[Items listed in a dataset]
--- START ---

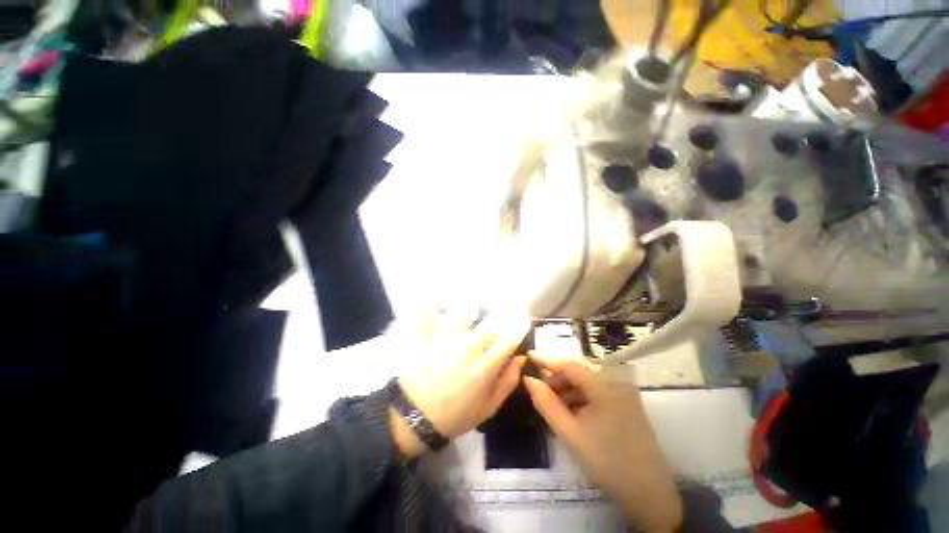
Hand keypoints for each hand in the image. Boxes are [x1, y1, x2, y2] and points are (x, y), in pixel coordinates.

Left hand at [393, 309, 530, 458]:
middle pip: (491, 322)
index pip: (509, 337)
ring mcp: (445, 339)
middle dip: (499, 321)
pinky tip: (444, 306)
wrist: (413, 419)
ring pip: (465, 312)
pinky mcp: (426, 337)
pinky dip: (435, 305)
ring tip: (473, 316)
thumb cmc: (454, 416)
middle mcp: (468, 347)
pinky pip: (427, 312)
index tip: (521, 323)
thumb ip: (508, 382)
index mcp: (485, 366)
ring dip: (472, 312)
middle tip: (497, 325)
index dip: (519, 327)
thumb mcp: (488, 408)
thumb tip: (520, 358)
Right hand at [523, 353, 682, 531]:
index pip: (570, 365)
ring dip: (568, 389)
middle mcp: (616, 382)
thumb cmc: (606, 463)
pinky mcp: (626, 403)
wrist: (649, 495)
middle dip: (557, 379)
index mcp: (605, 387)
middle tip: (540, 392)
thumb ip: (546, 403)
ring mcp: (624, 392)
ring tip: (554, 406)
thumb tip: (528, 379)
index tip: (528, 356)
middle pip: (579, 371)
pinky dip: (581, 397)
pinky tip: (572, 412)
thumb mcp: (569, 433)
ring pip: (587, 381)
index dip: (547, 360)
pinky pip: (597, 391)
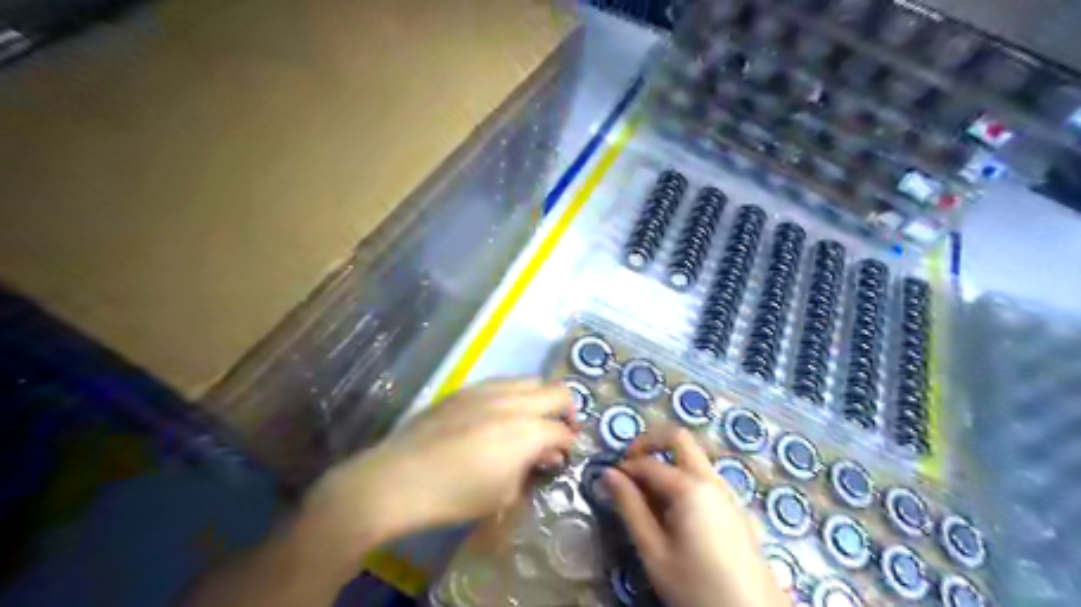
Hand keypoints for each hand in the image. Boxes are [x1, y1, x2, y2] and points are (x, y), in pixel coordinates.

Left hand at [300, 380, 577, 544]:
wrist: (400, 477)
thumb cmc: (455, 495)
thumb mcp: (503, 495)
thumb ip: (530, 469)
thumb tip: (543, 454)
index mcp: (528, 431)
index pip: (563, 430)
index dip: (569, 444)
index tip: (562, 456)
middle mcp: (514, 402)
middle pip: (558, 391)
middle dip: (566, 411)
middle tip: (557, 431)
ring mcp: (489, 390)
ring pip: (531, 380)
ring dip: (540, 398)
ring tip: (530, 418)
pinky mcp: (467, 389)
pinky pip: (503, 382)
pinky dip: (514, 394)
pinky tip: (500, 413)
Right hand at [600, 427, 786, 606]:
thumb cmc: (697, 586)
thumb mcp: (653, 551)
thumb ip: (630, 507)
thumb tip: (608, 474)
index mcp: (689, 487)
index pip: (648, 461)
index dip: (625, 467)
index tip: (610, 482)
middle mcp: (711, 480)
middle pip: (678, 438)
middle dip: (649, 442)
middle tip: (631, 466)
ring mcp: (728, 492)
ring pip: (694, 457)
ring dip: (668, 462)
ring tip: (651, 498)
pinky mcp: (737, 508)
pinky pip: (706, 477)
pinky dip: (685, 478)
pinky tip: (677, 513)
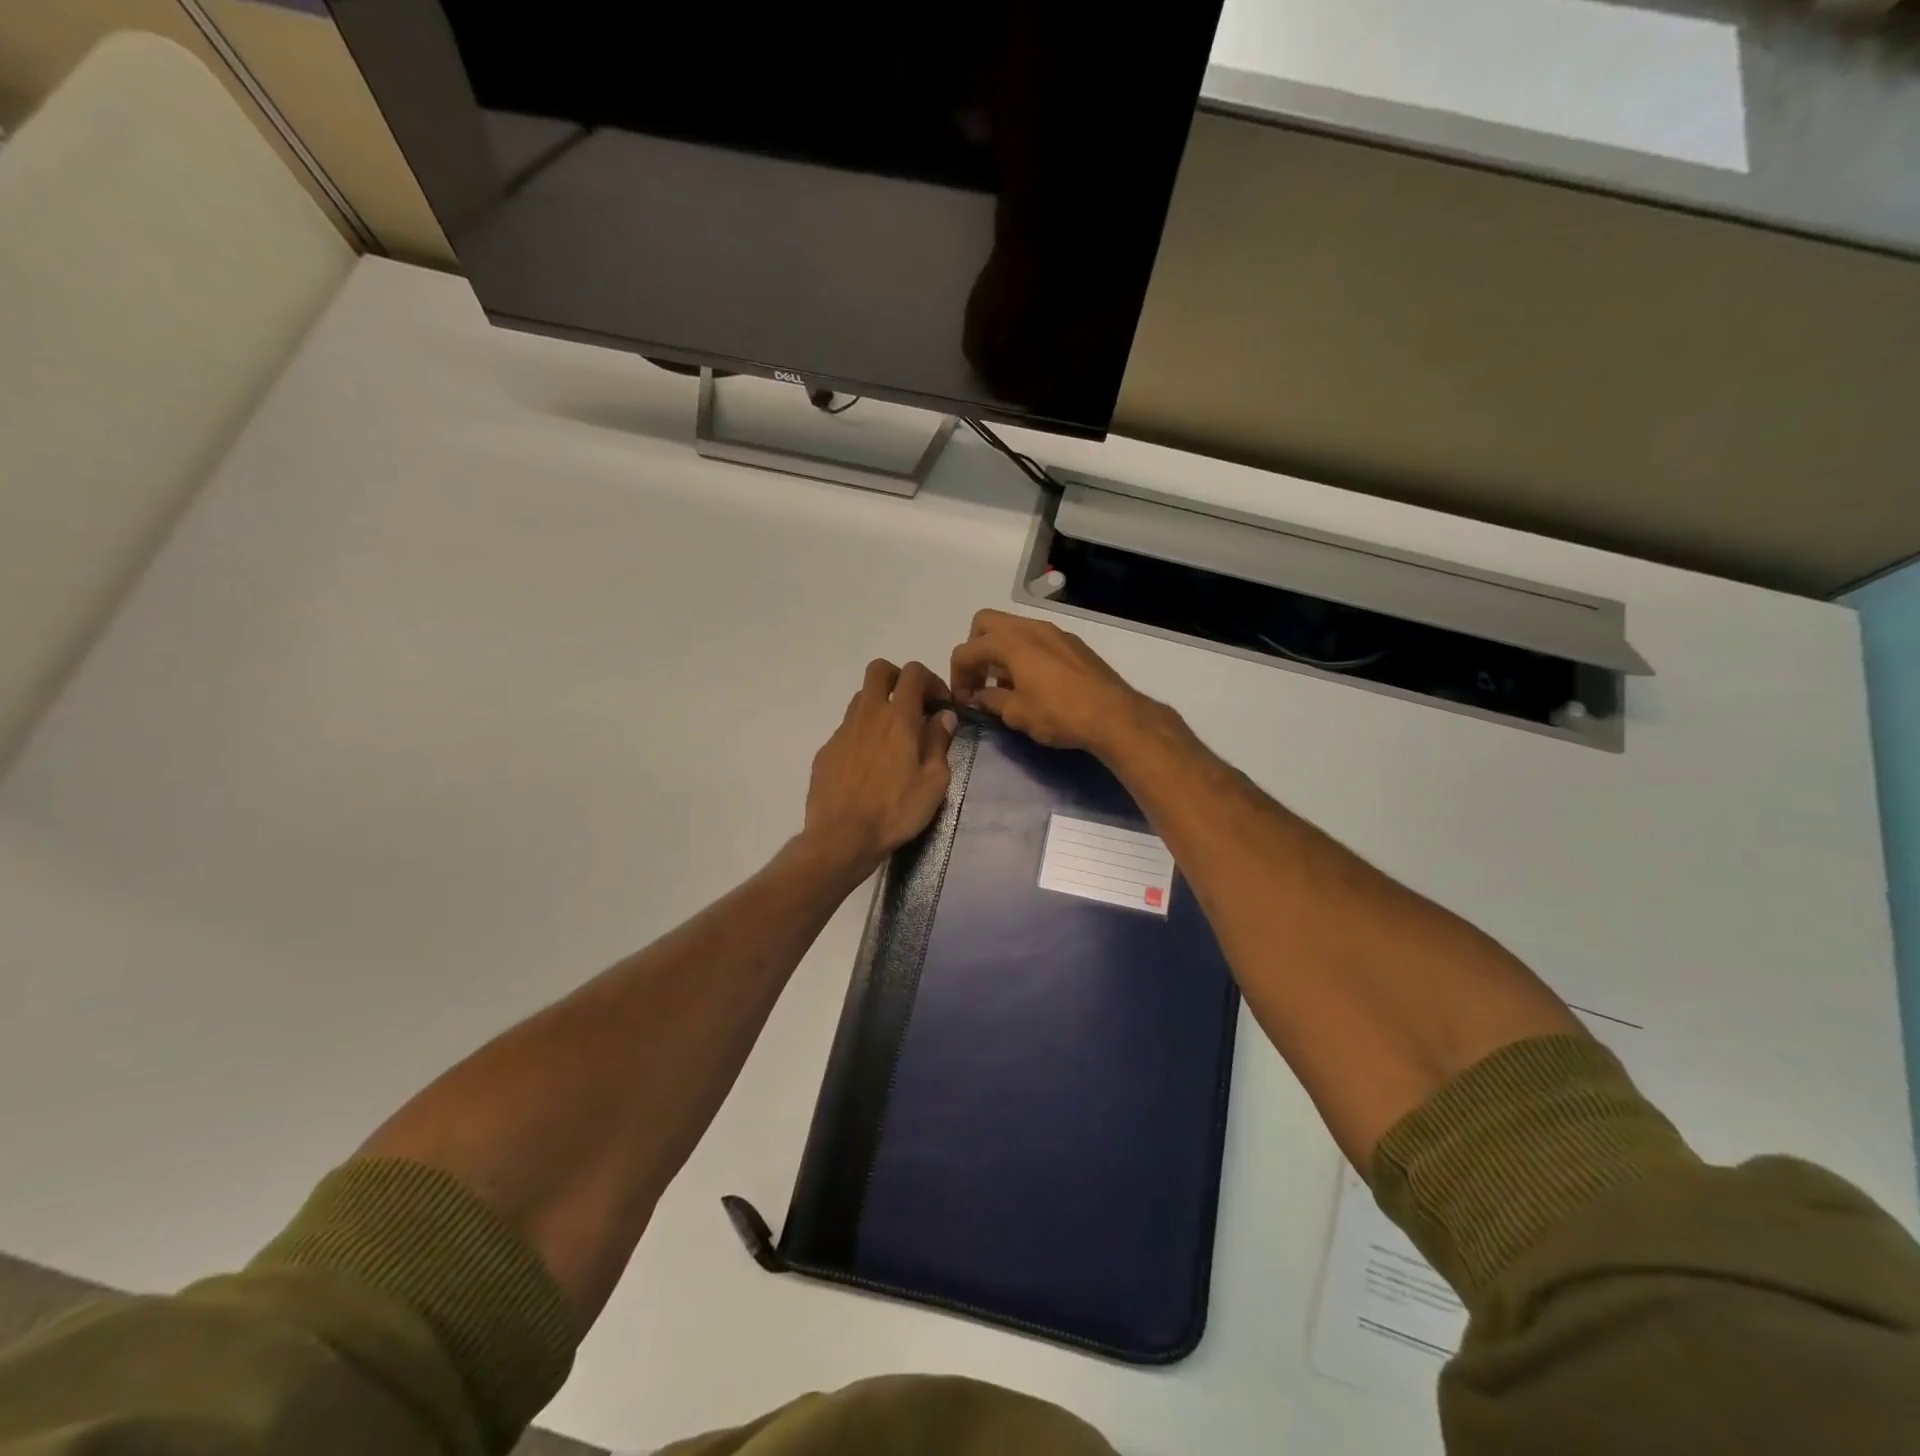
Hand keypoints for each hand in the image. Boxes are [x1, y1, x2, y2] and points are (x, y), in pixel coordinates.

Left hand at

--- END ---

Restate all of the data word for word and include no pictures.

* **Completed exercise**:
Hand keypoints for each hand in the image. Boxes are [x1, y1, x2, y2] and points are (x, y), in pixel coordinates.

Left hand at [393, 309, 530, 458]:
middle pip: (491, 322)
index pip: (509, 337)
ring mcp: (445, 339)
middle dip: (499, 321)
pinky tip: (444, 306)
wrist: (413, 419)
ring pip: (465, 312)
pinky mcp: (426, 337)
pinky dip: (435, 305)
ring tip: (473, 316)
thumb cmc: (454, 416)
middle mcp: (468, 347)
pinky pip: (427, 312)
index tip: (521, 323)
thumb ip: (508, 382)
index mcp: (485, 366)
ring dip: (472, 312)
middle tip: (497, 325)
index dip: (519, 327)
thumb mcp: (488, 408)
thumb tip: (520, 358)
Right hand at [523, 353, 682, 531]:
index pip: (570, 365)
ring dip: (568, 389)
middle mcp: (616, 382)
thumb cmc: (606, 463)
pinky mcp: (626, 403)
wrist: (649, 495)
middle dip: (557, 379)
index mcp: (605, 387)
middle tip: (540, 392)
thumb ip: (546, 403)
ring mcp: (624, 392)
ring tip: (554, 406)
thumb tip: (528, 379)
index tip: (528, 356)
middle pip: (579, 371)
pinky dip: (581, 397)
pinky tip: (572, 412)
thumb mcp: (569, 433)
ring pip: (587, 381)
index dip: (547, 360)
pinky pip: (597, 391)
Hand keypoints for each hand in the image. Boxes are [x1, y1, x2, y2] and points are (x, y), in pixel coordinates.

Left hand at [300, 380, 577, 544]:
wrist: (400, 477)
thumb cmc: (455, 495)
thumb mcp: (503, 495)
thumb ip: (530, 469)
thumb tip: (543, 454)
index mcp: (528, 431)
index pip: (563, 430)
index dip: (569, 444)
index tip: (562, 456)
middle mcp: (514, 402)
middle pip: (558, 391)
middle dip: (566, 411)
middle tip: (557, 431)
ring mcp: (489, 390)
ring pip: (531, 380)
ring dip: (540, 398)
ring tip: (530, 418)
pinky mcp: (467, 389)
pinky pip: (503, 382)
pinky dip: (514, 394)
pinky tip: (500, 413)
Right hand at [600, 427, 786, 606]:
thumb cmc: (697, 586)
thumb mcp: (653, 551)
thumb ip: (630, 507)
thumb tip: (608, 474)
index mcp: (689, 487)
index pip: (648, 461)
index dip: (625, 467)
index tip: (610, 482)
middle mcp: (711, 480)
middle pip: (678, 438)
middle dip: (649, 442)
middle tip: (631, 466)
ring mcp: (728, 492)
ring pip: (694, 457)
ring dip: (668, 462)
ring tip: (651, 498)
pinky mcp: (737, 508)
pinky pip: (706, 477)
pinky dip: (685, 478)
pinky tip: (677, 513)
Hand keypoints for each hand in the image. Boxes are [x1, y1, x2, y2] and points are (x, y), in pixel coordinates.

Left hand at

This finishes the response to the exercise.